> [Problem] Copy the passage on US-China trade tensions from "Not only may" to "of much help.", inclusive, substituting "trade imbalances" for "trade deficits".

> [Text block]
※

More vulnerable to Chinese tariffs are other foods from ginseng to pork and in particular the transport sector, notably Boeing, given the Boeing/Airbus duopoly over most passenger jets. But politics is already a factor in plane purchasing. Other industries have been targeted by China for their assumed political importance in US elections, but overall Trump will probably find that a tough stance, real or apparent, towards China trade is a vote-winner and meanwhile all the noise about trade wars provides diversions from the president’s problems at home – Russian influence peddling, sex scandals etc.
Not only may these tit-for-tat threats not be carried out, but even if they are the “war” could stop there as China acknowledges its weak position and the US accepts that its huge trade deficits cannot be addressed simply by tariff moves against China. The US could find friends elsewhere in the developed world, in Asia as well as Europe, for its claims of unfair trade practices, subsidies and theft of intellectual property. But so far they have been too upset with his broader anti-trade agenda to be of much help.

※

> [Data shown]
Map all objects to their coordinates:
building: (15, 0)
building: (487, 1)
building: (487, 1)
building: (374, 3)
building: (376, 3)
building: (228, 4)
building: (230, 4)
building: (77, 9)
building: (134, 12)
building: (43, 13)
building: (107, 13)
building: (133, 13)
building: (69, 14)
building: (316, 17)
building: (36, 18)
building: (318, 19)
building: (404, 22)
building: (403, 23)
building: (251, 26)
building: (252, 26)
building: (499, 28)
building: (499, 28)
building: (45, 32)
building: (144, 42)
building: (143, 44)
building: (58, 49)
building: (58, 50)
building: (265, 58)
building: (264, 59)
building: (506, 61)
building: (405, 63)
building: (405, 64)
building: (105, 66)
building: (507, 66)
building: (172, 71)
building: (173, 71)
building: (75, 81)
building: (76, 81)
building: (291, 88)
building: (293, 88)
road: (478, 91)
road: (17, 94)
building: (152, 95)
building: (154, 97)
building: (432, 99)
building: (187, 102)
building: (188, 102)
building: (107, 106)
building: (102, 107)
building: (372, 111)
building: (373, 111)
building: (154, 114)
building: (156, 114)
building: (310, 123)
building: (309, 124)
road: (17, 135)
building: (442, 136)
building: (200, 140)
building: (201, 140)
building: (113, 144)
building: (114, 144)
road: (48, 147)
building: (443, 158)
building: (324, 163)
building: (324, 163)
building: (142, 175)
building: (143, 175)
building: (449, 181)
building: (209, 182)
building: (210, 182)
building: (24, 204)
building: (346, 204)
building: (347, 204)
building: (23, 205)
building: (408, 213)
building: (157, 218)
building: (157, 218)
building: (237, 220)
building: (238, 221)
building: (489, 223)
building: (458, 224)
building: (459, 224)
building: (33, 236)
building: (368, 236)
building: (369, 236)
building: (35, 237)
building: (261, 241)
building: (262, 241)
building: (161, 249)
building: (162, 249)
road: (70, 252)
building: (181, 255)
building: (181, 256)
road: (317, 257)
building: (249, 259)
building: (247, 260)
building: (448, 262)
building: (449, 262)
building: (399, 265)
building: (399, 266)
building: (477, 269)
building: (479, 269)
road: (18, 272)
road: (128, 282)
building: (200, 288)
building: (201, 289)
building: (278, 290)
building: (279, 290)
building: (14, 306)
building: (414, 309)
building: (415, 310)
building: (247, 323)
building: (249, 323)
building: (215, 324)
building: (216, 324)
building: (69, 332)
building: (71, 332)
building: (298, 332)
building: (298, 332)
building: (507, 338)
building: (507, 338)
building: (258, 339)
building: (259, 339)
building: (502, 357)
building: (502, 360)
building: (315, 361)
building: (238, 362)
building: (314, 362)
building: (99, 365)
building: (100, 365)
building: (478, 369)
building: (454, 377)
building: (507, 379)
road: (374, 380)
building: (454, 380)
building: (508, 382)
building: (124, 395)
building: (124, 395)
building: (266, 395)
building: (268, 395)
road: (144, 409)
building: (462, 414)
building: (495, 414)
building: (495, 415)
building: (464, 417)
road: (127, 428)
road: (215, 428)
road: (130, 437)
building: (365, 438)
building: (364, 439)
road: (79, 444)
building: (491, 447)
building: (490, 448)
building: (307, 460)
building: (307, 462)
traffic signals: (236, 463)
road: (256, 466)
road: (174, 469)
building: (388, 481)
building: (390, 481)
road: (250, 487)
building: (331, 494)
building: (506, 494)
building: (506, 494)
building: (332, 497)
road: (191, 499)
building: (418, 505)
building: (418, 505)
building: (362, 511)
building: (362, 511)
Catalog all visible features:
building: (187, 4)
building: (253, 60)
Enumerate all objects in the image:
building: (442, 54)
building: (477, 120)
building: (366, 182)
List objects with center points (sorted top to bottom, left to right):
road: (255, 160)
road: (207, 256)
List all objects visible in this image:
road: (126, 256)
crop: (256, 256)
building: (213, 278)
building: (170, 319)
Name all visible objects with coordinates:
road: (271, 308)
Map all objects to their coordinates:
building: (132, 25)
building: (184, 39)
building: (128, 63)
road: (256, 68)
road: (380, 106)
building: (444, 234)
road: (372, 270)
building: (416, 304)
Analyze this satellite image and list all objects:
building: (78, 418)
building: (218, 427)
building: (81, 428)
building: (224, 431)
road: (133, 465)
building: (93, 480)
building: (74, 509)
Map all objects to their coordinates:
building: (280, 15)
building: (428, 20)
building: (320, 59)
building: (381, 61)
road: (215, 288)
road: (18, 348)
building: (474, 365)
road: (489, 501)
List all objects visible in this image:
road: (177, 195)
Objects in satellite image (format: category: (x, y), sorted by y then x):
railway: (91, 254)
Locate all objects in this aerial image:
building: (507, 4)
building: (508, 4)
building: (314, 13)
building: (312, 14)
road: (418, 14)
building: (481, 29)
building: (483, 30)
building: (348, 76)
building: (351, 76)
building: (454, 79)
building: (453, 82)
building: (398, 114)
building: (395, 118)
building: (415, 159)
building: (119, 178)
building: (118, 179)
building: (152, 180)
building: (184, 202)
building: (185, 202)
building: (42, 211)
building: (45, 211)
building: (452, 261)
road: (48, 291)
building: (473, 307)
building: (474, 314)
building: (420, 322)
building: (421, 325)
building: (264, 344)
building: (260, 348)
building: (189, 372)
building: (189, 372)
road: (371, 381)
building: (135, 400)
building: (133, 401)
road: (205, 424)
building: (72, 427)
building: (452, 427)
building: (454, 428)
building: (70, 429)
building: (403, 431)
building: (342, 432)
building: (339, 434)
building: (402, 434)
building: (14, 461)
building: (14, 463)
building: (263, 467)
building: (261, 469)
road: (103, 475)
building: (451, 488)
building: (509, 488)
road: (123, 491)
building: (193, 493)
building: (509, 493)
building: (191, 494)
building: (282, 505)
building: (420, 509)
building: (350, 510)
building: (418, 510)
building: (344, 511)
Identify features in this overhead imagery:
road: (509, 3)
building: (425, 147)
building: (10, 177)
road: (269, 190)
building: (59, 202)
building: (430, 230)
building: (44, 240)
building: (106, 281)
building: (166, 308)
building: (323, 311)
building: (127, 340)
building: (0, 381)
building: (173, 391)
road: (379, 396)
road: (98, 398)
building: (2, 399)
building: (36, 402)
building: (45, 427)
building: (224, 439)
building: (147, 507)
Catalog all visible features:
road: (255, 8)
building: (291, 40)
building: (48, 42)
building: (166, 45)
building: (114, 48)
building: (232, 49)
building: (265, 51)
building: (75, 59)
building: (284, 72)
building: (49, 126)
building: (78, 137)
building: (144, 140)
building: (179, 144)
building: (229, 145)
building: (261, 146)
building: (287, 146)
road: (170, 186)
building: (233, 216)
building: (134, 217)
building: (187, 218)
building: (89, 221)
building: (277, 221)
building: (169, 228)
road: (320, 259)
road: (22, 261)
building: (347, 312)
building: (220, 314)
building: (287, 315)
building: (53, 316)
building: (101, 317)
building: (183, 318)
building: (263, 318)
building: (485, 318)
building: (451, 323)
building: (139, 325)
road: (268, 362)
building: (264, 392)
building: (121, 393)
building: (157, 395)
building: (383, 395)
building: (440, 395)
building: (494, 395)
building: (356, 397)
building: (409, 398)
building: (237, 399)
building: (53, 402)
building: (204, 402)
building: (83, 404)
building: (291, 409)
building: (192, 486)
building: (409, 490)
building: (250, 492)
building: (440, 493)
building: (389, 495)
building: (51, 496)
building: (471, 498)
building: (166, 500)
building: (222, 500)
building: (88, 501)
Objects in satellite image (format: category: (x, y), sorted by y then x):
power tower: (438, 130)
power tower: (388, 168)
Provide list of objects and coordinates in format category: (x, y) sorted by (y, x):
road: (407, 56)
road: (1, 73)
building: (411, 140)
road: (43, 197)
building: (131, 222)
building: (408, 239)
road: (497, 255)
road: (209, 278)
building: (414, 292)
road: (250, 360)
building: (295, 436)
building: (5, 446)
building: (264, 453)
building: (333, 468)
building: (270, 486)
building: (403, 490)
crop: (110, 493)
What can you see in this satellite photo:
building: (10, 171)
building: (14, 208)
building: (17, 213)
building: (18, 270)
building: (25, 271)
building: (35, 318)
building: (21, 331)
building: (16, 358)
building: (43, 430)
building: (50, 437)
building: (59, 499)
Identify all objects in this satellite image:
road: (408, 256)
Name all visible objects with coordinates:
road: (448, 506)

※

> [Output for this task]
Not only may these tit-for-tat threats not be carried out, but even if they are the “war” could stop there as China acknowledges its weak position and the US accepts that its huge trade imbalances cannot be addressed simply by tariff moves against China. The US could find friends elsewhere in the developed world, in Asia as well as Europe, for its claims of unfair trade practices, subsidies and theft of intellectual property. But so far they have been too upset with his broader anti-trade agenda to be of much help.